_DATA SHOWN_
******

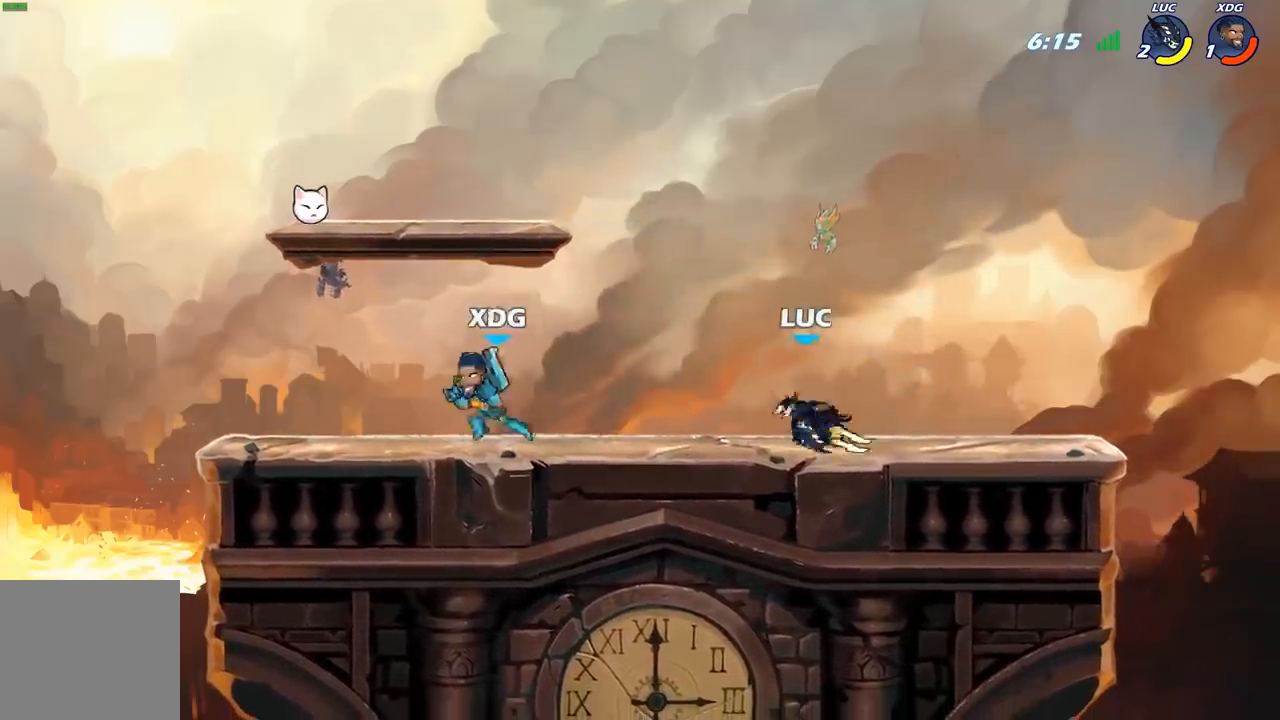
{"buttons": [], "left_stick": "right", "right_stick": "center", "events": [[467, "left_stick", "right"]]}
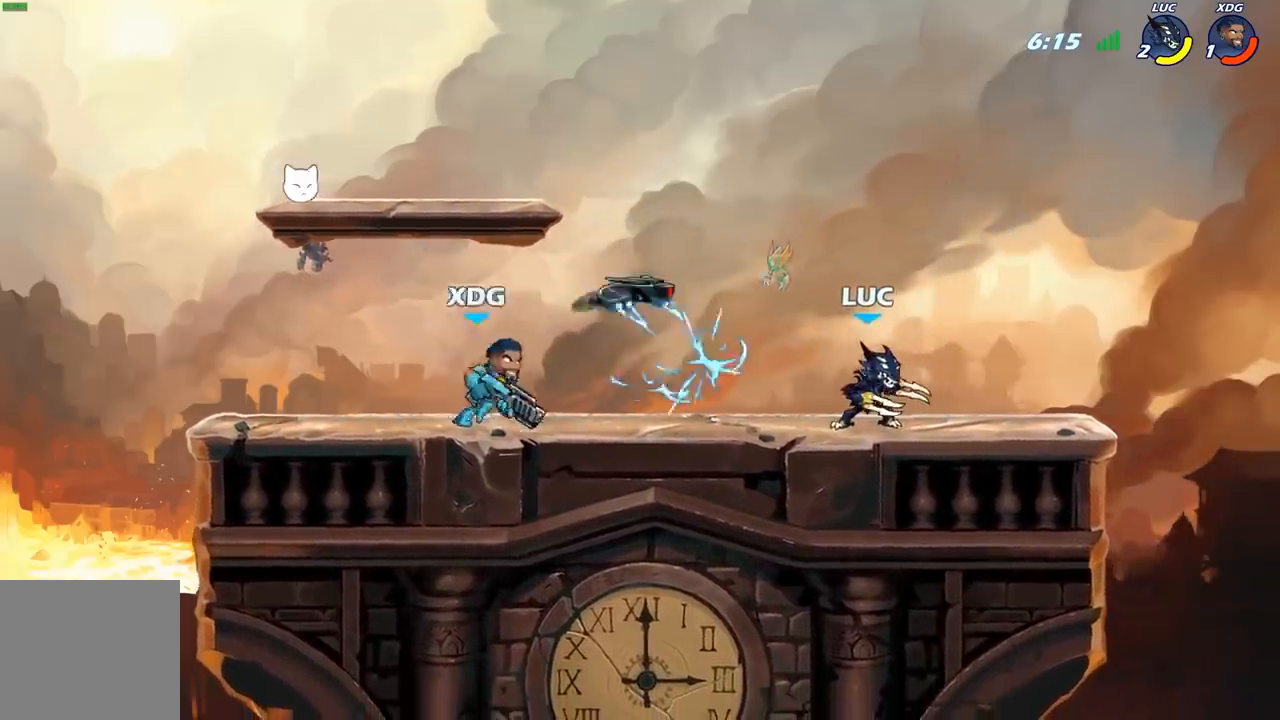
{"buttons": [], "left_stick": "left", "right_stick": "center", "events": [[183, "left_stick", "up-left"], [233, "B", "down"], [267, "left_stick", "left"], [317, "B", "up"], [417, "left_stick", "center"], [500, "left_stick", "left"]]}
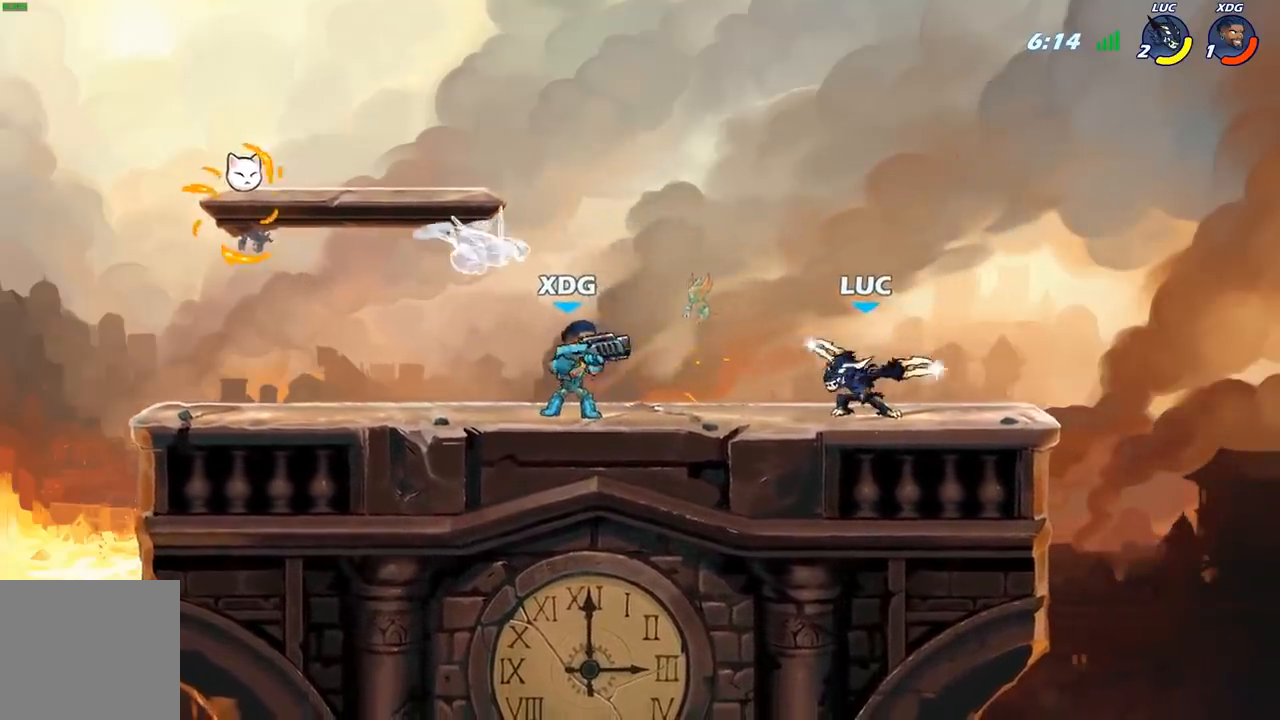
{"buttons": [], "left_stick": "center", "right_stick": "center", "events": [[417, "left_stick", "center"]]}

******

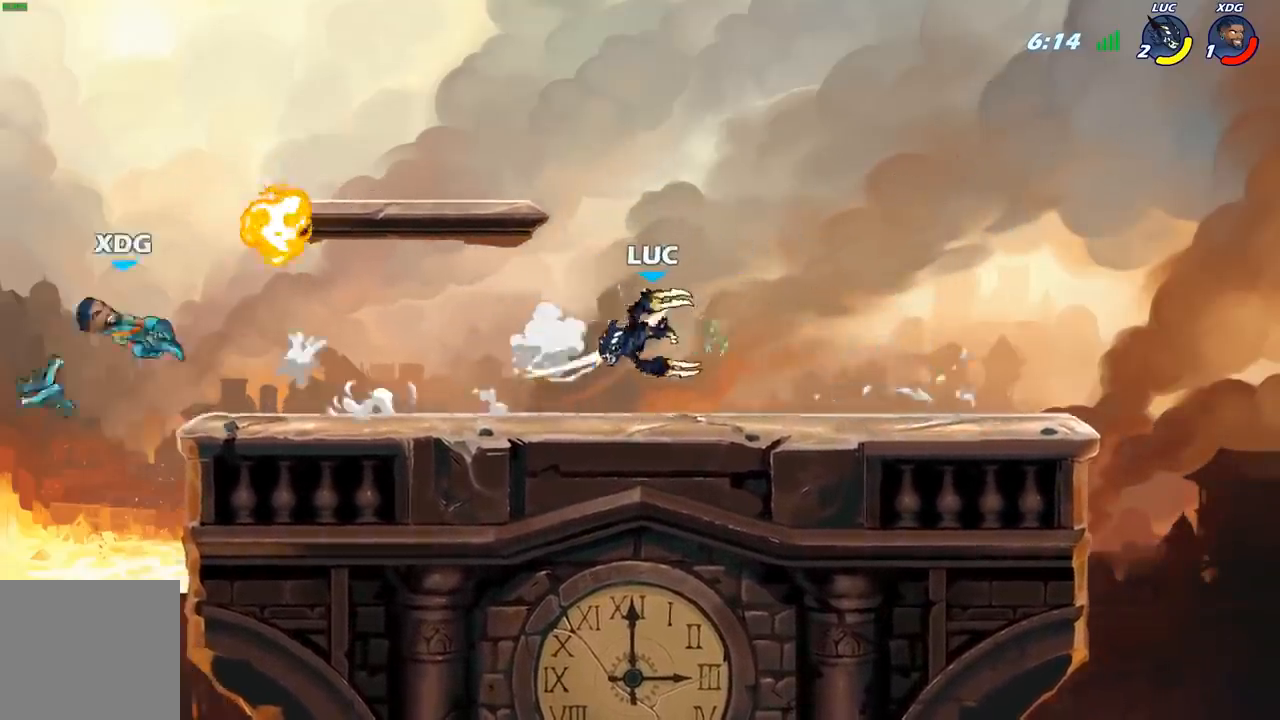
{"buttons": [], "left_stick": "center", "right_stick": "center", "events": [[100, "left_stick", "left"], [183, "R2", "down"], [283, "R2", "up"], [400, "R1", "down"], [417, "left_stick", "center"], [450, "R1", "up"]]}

******

_WHAT THE EXERCISE ASKS_
From the records above, return each line that includes "down".

_RESPONSE TO THE TASK_
{"buttons": [], "left_stick": "left", "right_stick": "center", "events": [[183, "left_stick", "up-left"], [233, "B", "down"], [267, "left_stick", "left"], [317, "B", "up"], [417, "left_stick", "center"], [500, "left_stick", "left"]]}
{"buttons": [], "left_stick": "center", "right_stick": "center", "events": [[100, "left_stick", "left"], [183, "R2", "down"], [283, "R2", "up"], [400, "R1", "down"], [417, "left_stick", "center"], [450, "R1", "up"]]}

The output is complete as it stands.